Received 15 October 2010; Accepted 4 January 2011

Academic Editor: Patrizia M. Tarugi

Copyright © 2011 Ryusuke Niwa and Yuko S. Niwa. This is an open access article distributed under the Creative Commons Attribution License, which permits unrestricted use, distribution, and reproduction in any medium, provided the original work is properly cited.


Cholesterol has long been recognized for its versatile roles in influencing the biophysical properties of cell membranes and for serving as a precursor of steroid hormones. While many aspects of cholesterol biosynthesis are well understood, little is currently known about the molecular mechanisms of cholesterol metabolism and homeostasis.

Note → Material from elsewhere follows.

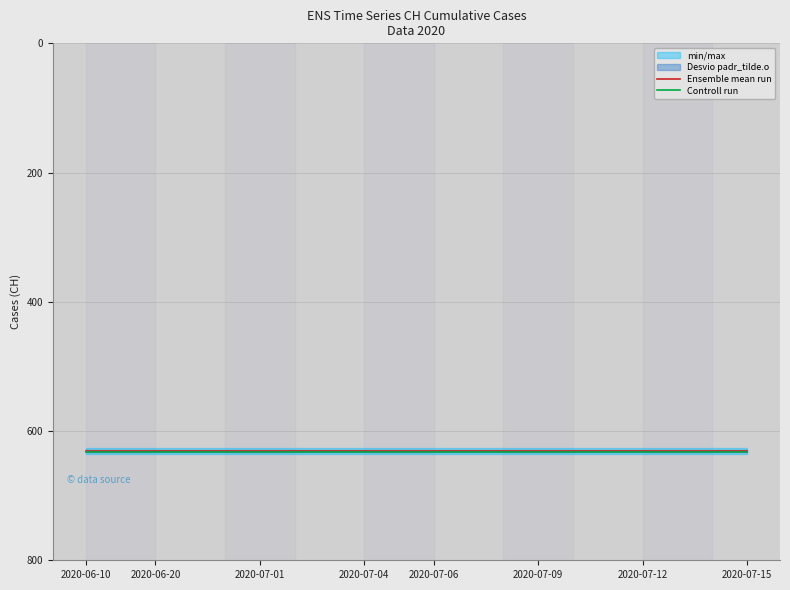

True or false: Controll run has more than 2 points higher than both neighbors.

False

Recently, genetic approaches in the fruit fly, Drosophila melanogaster, have been successfully used for the analysis of molecular mechanisms that regulate cholesterol metabolism and homeostasis. This paper summarizes the recent studies on genes that regulate cholesterol metabolism and homeostasis, including neverland, Niemann Pick type C(NPC) disease genes, and DHR96.